Taubenhaus in Burladingen feiert zweijähriges Jubiläum
Die Stadt Burladingen habe bereits 2023 in Anbetracht der Umstände und der Hilflosigkeit dieser Tiere beschlossen einer drastische Vermehrung, was mehr Tierleid mit sich bringt, entgegenzuwirken. Auch wolle die Stadt Burladingen keine Tiere die auf Hilfe angewiesen sind im Stich lassen . Somit beschloss man in Zusammenarbeit mit den Pfotenengeln Zollernalb ein tierschutzkonforme Lösung zu finden. „Die einzig richtige tierschutzkonforme Lösung ist ein offener Taubenschlag nach dem Augsburger Model“, sagt Topler.
Eier austauschen
Das läuft so ab: Findet man Nester mit Eier in den Brutnischen vor, werden die Eier gegen Gipseier ausgetauscht. So findet eine Geburtenkontrolle statt und die unkontrollierte Vermehrung wird eingedämmt. „Eine einfache Wegnahme der Eier würde der Taube eher schaden, da sie aufgrund ihrer Zucht sofort wieder neue Eier produzieren würde“, erklärt die Tierschützerin.
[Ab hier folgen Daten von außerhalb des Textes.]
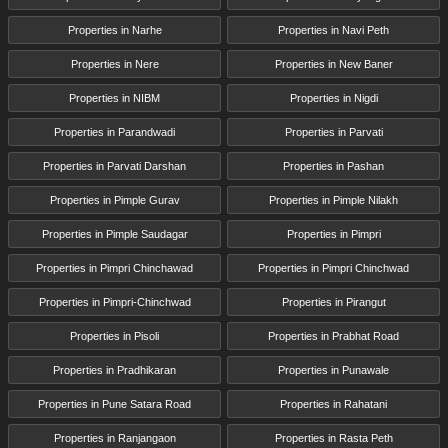
Properties in Narhe
Properties in Navi Peth
Properties in Nere
Properties in New Baner
Properties in NIBM
Properties in Nigdi
Properties in Parandwadi
Properties in Parvati
Properties in Parvati Darshan
Properties in Pashan
Properties in Pimple Gurav
Properties in Pimple Nilakh
Properties in Pimple Saudagar
Properties in Pimpri
Properties in Pimpri Chinchawad
Properties in Pimpri Chinchwad
Properties in Pimpri-Chinchwad
Properties in Pirangut
Properties in Pisoli
Properties in Prabhat Road
Properties in Pradhikaran
Properties in Punawale
Properties in Pune Satara Road
Properties in Rahatani
Properties in Ranjangaon
Properties in Rasta Peth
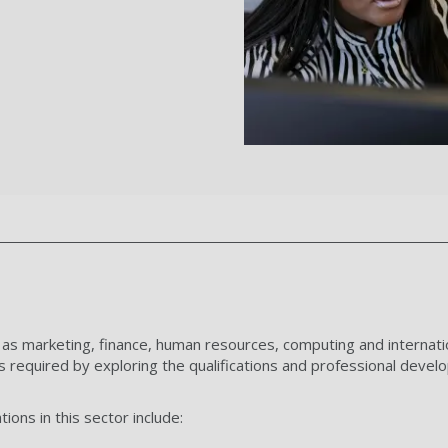
 as marketing, finance, human resources, computing and internat
 required by exploring the qualifications and professional devel
ions in this sector include:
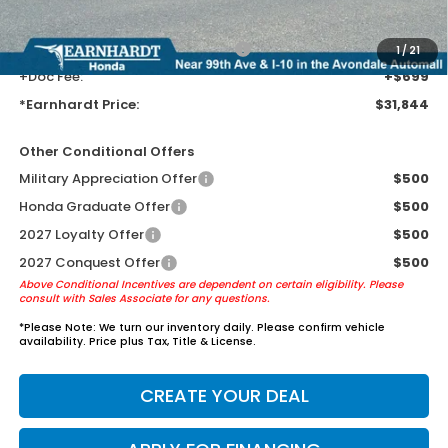
AZ climate!
+ Earnhardt Protection Package:
+$1,595
1
/
21
+Doc Fee:
+$699
*Earnhardt Price:
$31,844
Other Conditional Offers
Military Appreciation Offer
$500
Honda Graduate Offer
$500
2027 Loyalty Offer
$500
2027 Conquest Offer
$500
Above Conditional Incentives are dependent on certain eligibility. Please
consult with Sales Associate for any questions.
*
Please Note:
We turn our inventory daily. Please confirm vehicle
availability. Price plus Tax, Title & License.
CREATE YOUR DEAL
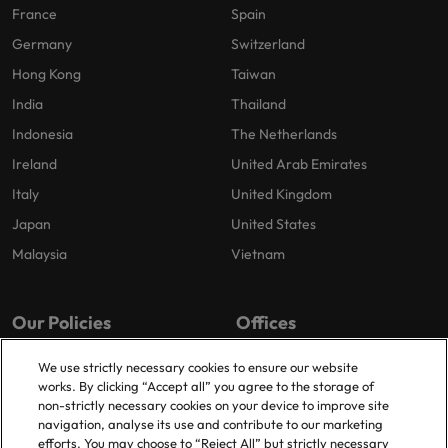
France
Spain
Germany
Switzerland
Hong Kong
Taiwan
India
Thailand
Indonesia
The Netherlands
Ireland
United Arab Emirates
Italy
United Kingdom
Japan
United States
Malaysia
Vietnam
Our Policies
Offices
Privacy Policy
Dublin
We use strictly necessary cookies to ensure our website
works. By clicking “Accept all” you agree to the storage of
Cookies Policy
non-strictly necessary cookies on your device to improve site
Policy Library
navigation, analyse its use and contribute to our marketing
efforts. You may choose to “Reject All” but strictly necessary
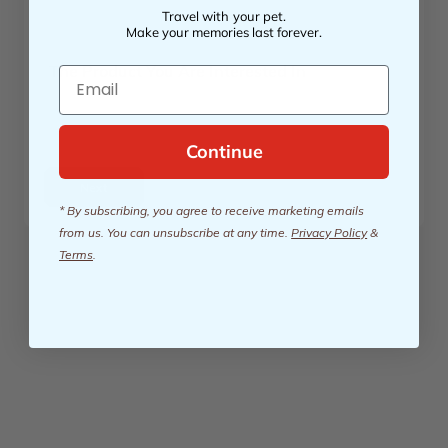
Travel with your pet.
Make your memories last forever.
The Product You Are Interested In
Email
Continue
Next
* By subscribing, you agree to receive marketing emails
from us. You can unsubscribe at any time.
Privacy Policy
&
Terms
.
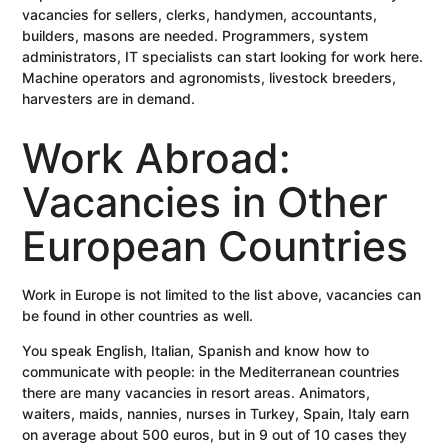
vacancies for sellers, clerks, handymen, accountants,
builders, masons are needed. Programmers, system
administrators, IT specialists can start looking for work here.
Machine operators and agronomists, livestock breeders,
harvesters are in demand.
Work Abroad:
Vacancies in Other
European Countries
Work in Europe is not limited to the list above, vacancies can
be found in other countries as well.
You speak English, Italian, Spanish and know how to
communicate with people: in the Mediterranean countries
there are many vacancies in resort areas. Animators,
waiters, maids, nannies, nurses in Turkey, Spain, Italy earn
on average about 500 euros, but in 9 out of 10 cases they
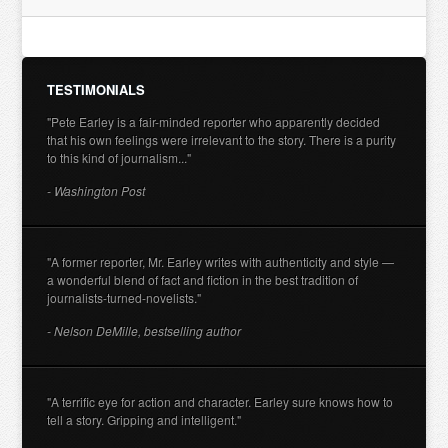
TESTIMONIALS
"Pete Earley is a fair-minded reporter who apparently decided
that his own feelings were irrelevant to the story. There is a purity
to this kind of journalism..."
- Washington Post
"A former reporter, Mr. Earley writes with authenticity and style —
a wonderful blend of fact and fiction in the best tradition of
journalists-turned-novelists."
- Nelson DeMille, bestselling author
"A terrific eye for action and character. Earley sure knows how to
tell a story. Gripping and intelligent."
Beim Austausch der Eier bebrütet die Taube die Gipseier, bis sie dann von selbst das Nest als „erfolglose Brut „ aufgibt.
Tierschützerin lobt Zusammenarbeit mit der Stadt
Die Stadt Burladingen hat das Taubenhaus finanziert , zudem nach Absprache mit den Pfotenengeln Zollernalb Verbesserungen und Änderungen vorgenommen und stellt eine jährliche Pauschale für Futter zur Verfügung. Die Betreuung des Taubenhauses erfolgt durch die Pfotenengel Zollernalb. Dieses werde regelmäßig gereinigt und genügend Futter für die Tiere aufgestellt, damit sie artgerecht versorgt sind.
Funktioniert das? „Inzwischen nehmen immer mehr Tiere das Angebot des Taubenhauses an“, berichtet Topler. Aktuell würden dort zwischen 40 bis 50 Tieren betreut. Ein weiterer Vorteil: Krankheiten können schneller erkannt, verletzte Tiere gesichert, Eier ausgetauscht und für eine artgerechte Fütterung gesorgt werden. Das komme auch Stadt und Bürgern zugute. Denn: Eine artgerechte Fütterung führt dazu, dass der Kot der Tauben nicht mehr so wässrig und giftgrün ist und die Tiere somit keine riesigen Kotrückstände mehr hinterlassen. „Der gesunde Kot einer Taube ist nämlich eigentlich fest, klein, kugelförmig und dunkel“, weiß die Tierschützerin.